++++ TEXT SEGMENT ++++
The situation of illegal immigrants is worth considering.
I do not think it is very likely that some poor bum from Decatur ended up on
Skid Row because he lost a spot in the computer-science Ph.D. program at
Stanford to an Indian national and couldn’t endure the thought of going to
Cornell instead. But some workers on the raggedy edge of solvency do compete
head-to-head with illegals. Contrary to the popular impression, illegals are
not concentrated in agriculture (only about 4 percent of illegals work in
farming, and the vast majority of farm workers are not illegals) but instead
are spread out through construction, hospitality, and services, especially in
positions such as housekeepers, drywall installers, landscapers, dry cleaners,
car washers, manicurists, and similar positions. But
there is no industry or job in which illegals make up the majority of workers.
The neo-Malthusian view that there are not enough jobs to
go around is mistaken (people are assets, not liabilities, and jobs are a
means, not an end), but if you were to take that view seriously, then it would
make a lot of sense to prioritize illegals — which is, of course, what Trump
and other immigration hawks have been telling us they want to do. Illegals by
some estimates make up as much as 5 percent of the total work force, and, to
the extent that they compete with U.S. citizens in the labor market, they often
are competing mostly with workers whose next-best option is not very good. In
this, they are different many legal immigrants: The guy who was runner-up to
Hyderabad-born Satya Nadella for the top job at Microsoft is probably still
doing okay in life.
++++ RECORDED DATA ++++
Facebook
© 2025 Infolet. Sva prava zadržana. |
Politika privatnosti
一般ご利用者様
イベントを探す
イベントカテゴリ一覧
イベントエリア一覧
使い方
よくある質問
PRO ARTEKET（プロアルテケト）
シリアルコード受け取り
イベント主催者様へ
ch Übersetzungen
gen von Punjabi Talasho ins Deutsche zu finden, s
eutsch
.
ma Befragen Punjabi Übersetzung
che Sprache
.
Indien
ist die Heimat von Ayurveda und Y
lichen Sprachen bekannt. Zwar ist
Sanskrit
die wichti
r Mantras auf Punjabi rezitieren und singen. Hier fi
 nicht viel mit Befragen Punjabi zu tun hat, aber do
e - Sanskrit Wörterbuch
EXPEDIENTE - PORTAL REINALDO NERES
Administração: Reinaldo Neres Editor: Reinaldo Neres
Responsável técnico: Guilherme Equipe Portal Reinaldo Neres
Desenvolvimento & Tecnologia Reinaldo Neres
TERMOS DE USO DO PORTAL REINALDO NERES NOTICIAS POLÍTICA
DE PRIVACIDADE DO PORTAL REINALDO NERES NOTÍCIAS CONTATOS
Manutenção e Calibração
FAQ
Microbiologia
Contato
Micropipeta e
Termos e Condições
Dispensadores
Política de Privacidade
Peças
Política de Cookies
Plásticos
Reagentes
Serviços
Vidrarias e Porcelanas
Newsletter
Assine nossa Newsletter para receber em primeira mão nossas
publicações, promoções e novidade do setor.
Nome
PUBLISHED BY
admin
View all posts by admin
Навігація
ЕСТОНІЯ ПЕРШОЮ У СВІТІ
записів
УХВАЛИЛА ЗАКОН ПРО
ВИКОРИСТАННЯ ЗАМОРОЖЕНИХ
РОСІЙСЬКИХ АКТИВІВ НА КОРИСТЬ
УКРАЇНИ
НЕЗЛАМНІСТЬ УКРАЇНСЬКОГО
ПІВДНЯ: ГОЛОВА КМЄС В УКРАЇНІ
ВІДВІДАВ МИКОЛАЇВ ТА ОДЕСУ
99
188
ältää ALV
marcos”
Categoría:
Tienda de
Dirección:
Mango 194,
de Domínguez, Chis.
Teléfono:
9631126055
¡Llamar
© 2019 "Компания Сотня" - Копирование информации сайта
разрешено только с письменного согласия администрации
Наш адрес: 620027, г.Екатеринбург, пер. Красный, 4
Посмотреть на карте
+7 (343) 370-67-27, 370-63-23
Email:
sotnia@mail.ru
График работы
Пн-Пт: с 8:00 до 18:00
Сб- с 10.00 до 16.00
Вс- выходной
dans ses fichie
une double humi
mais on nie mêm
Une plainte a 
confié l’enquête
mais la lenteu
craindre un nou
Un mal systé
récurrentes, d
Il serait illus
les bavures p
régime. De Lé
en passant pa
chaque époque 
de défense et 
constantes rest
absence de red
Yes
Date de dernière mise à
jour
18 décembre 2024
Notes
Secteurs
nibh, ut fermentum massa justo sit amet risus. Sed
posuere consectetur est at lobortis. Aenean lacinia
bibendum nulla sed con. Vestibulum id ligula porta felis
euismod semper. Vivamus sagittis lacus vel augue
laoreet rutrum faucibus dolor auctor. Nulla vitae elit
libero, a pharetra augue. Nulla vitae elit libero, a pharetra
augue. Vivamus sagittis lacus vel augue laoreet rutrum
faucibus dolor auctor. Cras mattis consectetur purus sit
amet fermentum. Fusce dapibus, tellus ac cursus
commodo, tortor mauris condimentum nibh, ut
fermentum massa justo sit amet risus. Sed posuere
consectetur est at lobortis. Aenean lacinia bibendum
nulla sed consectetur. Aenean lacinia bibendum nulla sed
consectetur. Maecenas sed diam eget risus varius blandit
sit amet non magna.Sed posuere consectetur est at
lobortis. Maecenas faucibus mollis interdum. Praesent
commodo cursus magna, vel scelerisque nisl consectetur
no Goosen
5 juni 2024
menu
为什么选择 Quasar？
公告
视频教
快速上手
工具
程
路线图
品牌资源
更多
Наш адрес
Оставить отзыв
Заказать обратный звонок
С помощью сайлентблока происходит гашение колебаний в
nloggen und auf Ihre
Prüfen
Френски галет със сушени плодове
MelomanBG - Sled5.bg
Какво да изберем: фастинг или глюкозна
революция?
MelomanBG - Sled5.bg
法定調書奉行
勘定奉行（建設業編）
++++
• _ACTION ITEM A_: For the passage on illegal immigrants and jobs, say whether each statement agrees with it, and quote the words that decide each one: (i) Most illegal immigrants work in agriculture. (ii) No industry or job has a majority of illegal immigrant workers. (iii) By some estimates, illegal immigrants make up as much as 5 percent of the total work force.
• _ACTION ITEM B_: Pick up the passage on illegal immigrants and jobs after its final sentence and carry it forward.

• _TASK RESULT A_:
(i) No: "only about 4 percent of illegals work in farming"
(ii) Yes: "there is no industry or job in which illegals make up the majority of workers"
(iii) Yes: "Illegals by some estimates make up as much as 5 percent of the total work force"

• _TASK RESULT B_:
Only a couple of months ago, President Trump was saying
he wants more immigrants — not just more, but radically more, immigrants
in “the largest numbers ever.” In early April he proposed expanding the number
of temporary workers admitted to the United States. “Reprehensible,” Mark
Krikorian said. The administration has been all over the map when it comes to
legal immigrants.
And illegals, too.
There are reasons to be concerned about illegal
immigrants beyond the labor market, of course. Trump as a candidate made a big
stink about illegal immigrants and violent crime, but his administration has
not done a thing about that, and we still have illegals belonging to Central
American gangs carrying
out murders in American cities. Illegals are also themselves more
vulnerable and likely to be victimized in various ways. And, of course, seeing
to it that the laws on the books are actually enforced should be a norm. We
write them down for a reason.
So why is the Trump administration sitting on its hands
when it comes to illegals but assertive when it comes to legal immigrants and
would-be legal immigrants?
The answer is: For the same reason the gun-grabbers
concentrate their efforts on federally licensed firearms dealers and the people
who do business with them — the nation’s least-criminal demographic — rather
than prosecuting real-life straw-buyer cases or making sure that offenders do
real time for weapons charges. It is pretty easy to police law-abiding people
who are voluntarily submitting themselves to a legal process (whether that is
immigration or buying a gun), filing paperwork, and undergoing background
checks. Chasing actual lawbreakers around? That’s work.
Changing the law is work, too — signing an executive
order is pretty easy.
But it is not much of a policy strategy. The Trump
administration has not even managed to secure such elementary reforms as
mandating the use of E-Verify or a similar system to cut off the main lure of
illegal immigration at the source. Even when Republicans controlled both houses
of Congress, President Trump could not be bothered to negotiate even a modest
legislative package on his signature issue.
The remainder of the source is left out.